▶ HOW TO COMPLETE THIS TASK: Skip every picture while you write out the records below, from the first line through the one that contains "focal_mm: 49", both ends kept.

Saved data entries
————
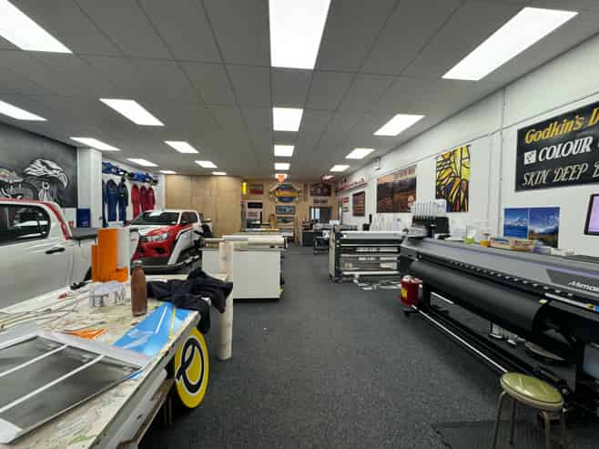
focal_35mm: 14
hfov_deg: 102.1
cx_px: 300
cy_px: 224
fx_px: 242
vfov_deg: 85.6
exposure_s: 1/100
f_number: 2.2
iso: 125
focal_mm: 2.22
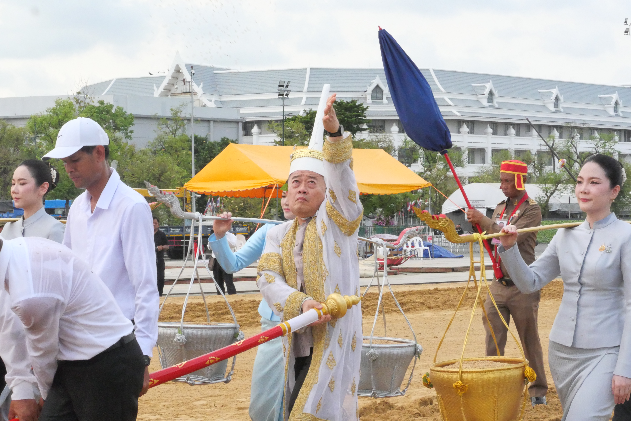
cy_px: 210
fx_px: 1771
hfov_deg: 20.2
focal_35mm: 101
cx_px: 316
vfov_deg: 13.6
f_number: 22
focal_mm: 49
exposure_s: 1/320
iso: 4000
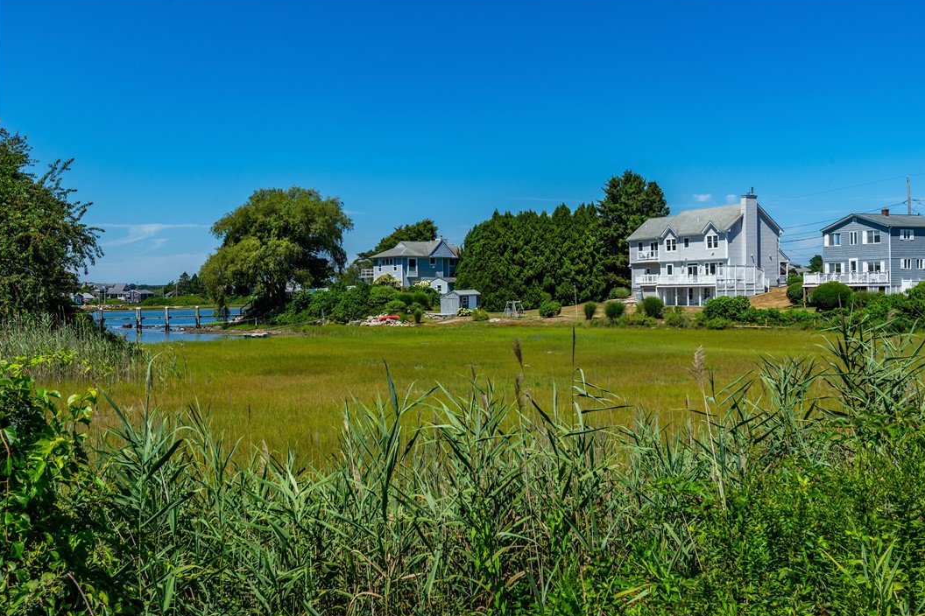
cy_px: 308
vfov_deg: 36.9
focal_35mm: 36
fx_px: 925
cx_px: 470
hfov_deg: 53.1
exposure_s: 1/100
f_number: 13
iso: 100
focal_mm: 35
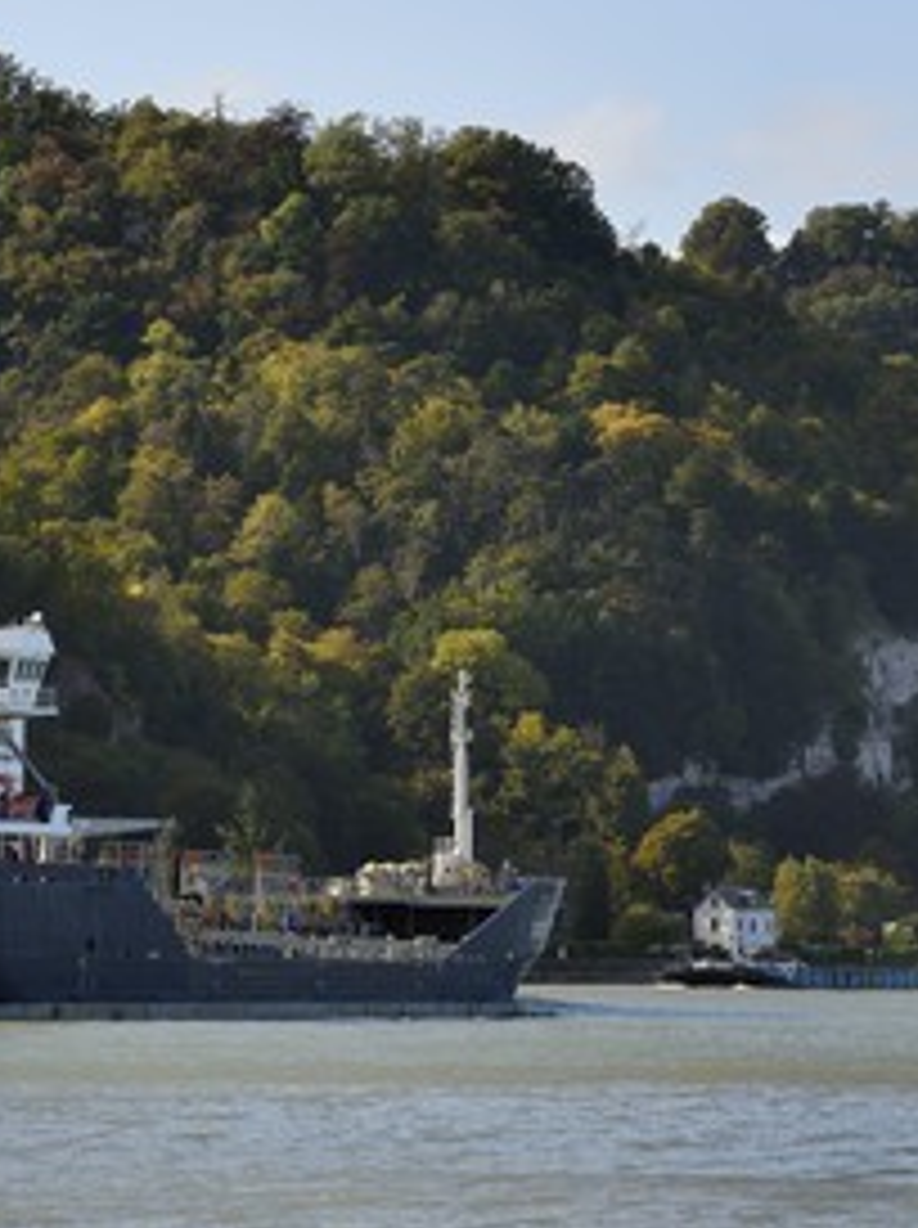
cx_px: 324
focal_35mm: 237
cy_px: 616
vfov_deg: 8.4
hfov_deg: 6.3
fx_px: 8400
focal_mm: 160
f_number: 9
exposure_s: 1/250
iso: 200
————
▶ RESULT OF THE TASK:
focal_35mm: 14
hfov_deg: 102.1
cx_px: 300
cy_px: 224
fx_px: 242
vfov_deg: 85.6
exposure_s: 1/100
f_number: 2.2
iso: 125
focal_mm: 2.22
cy_px: 210
fx_px: 1771
hfov_deg: 20.2
focal_35mm: 101
cx_px: 316
vfov_deg: 13.6
f_number: 22
focal_mm: 49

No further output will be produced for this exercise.